James Dean’s Porsche, which he called “Little Bastard,” is said to be cursed. Not only did James Dean die when it crashed, but a mechanic had his legs crushed afterwards while working around it. The transmission, engine and tires were all put onto cars that were soon involved in deadly accidents. Then a truck carrying the chassis fatally wrecked, and that was the last of Little Bastard ever seen.
In Judaism a Dybbuk is a restless spirit that possesses the living. The box, in this case, is an artifact that dates back to the time of the Holocaust. Previous owner Kevin Mannis listed the cursed box on E-bay, describing it as an old wine cabinet. It is claimed that whoever opens the box is met with misfortune. Past owners all claim to have had the same ghastly nightmares of an old hag haunting them. Some allege that the box burns out the lights in the room or causes bruises on their bodies. One owner died of a stroke the day they received it as a gift.
The curse of King Tut’s tomb is a tale that has caught the public eye for decades. An archaeologist known as Howard Carter found the tomb on 4th November 1922. It was a historically significant find for him and his crew. However, within seven years of the discovery, eleven people connected to Carter’s party died of some of the most bizarre causes. The number rose to 21 by the year 1935. Critics attribute the mysterious deaths to a fungus, but the inscription on the tomb says it all, “Death shall come on swift wings to anyone who disturbs the king’s peace.” And that’s exactly what Carter and his crew did.

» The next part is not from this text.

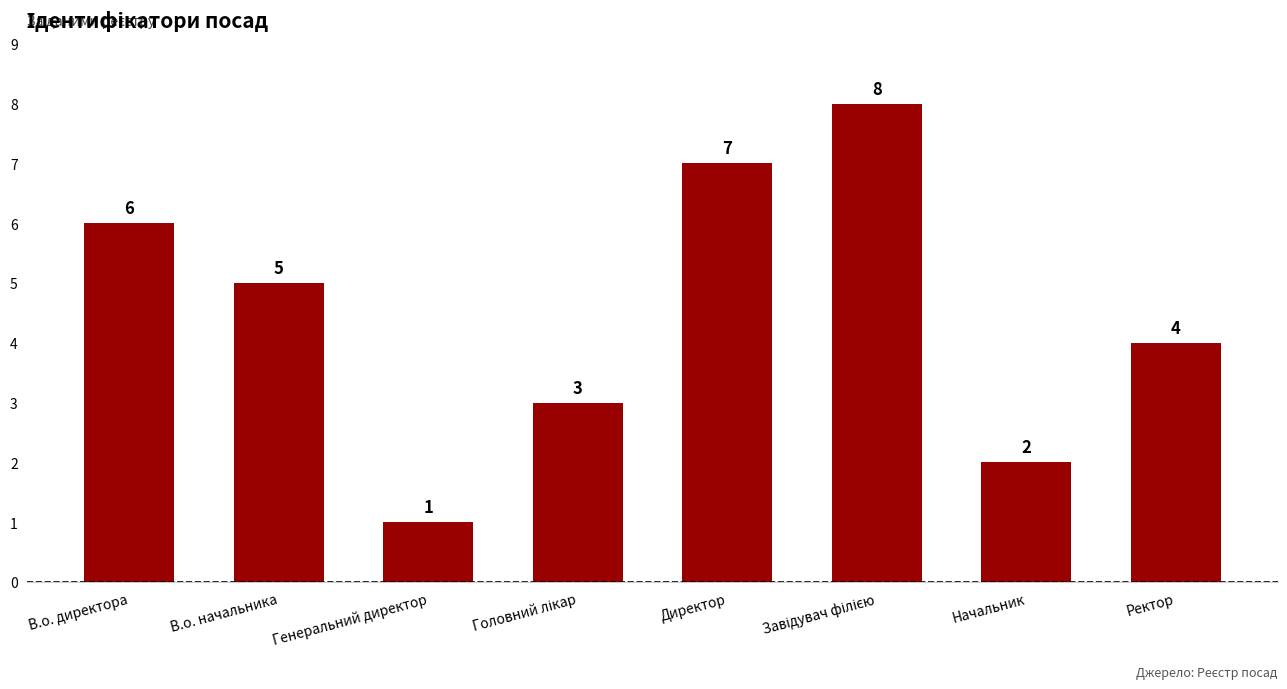

Is it true that the value at Ректор is 4?

True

When Key West artist Robert Eugene Otto — or Gene, as he was more commonly known to his family — was four years old, he was given a doll as a gift. As the story goes, the doll looked kind of human, but kind of not; he wore a sailor suit and carried a toy of his own, a miniature stuffed lion. Gene named him Robert, and from the moment he first appeared, weird events plagued the family’s home. Gene’s parents would periodically hear Gene giggling with someone — an unknown person with a deep-sounding voice — as they walked by his closed bedroom door; furniture overturned in rooms in which Robert sat; Gene began having horrible nightmares; toys would disappear and reappear, mutilated; and whenever something went wrong, Gene would utter the phrase, “Robert did it.” Even after Robert was banished to the attic, passersby claimed to see a small figure moving from window to window. Many believe the doll to be cursed.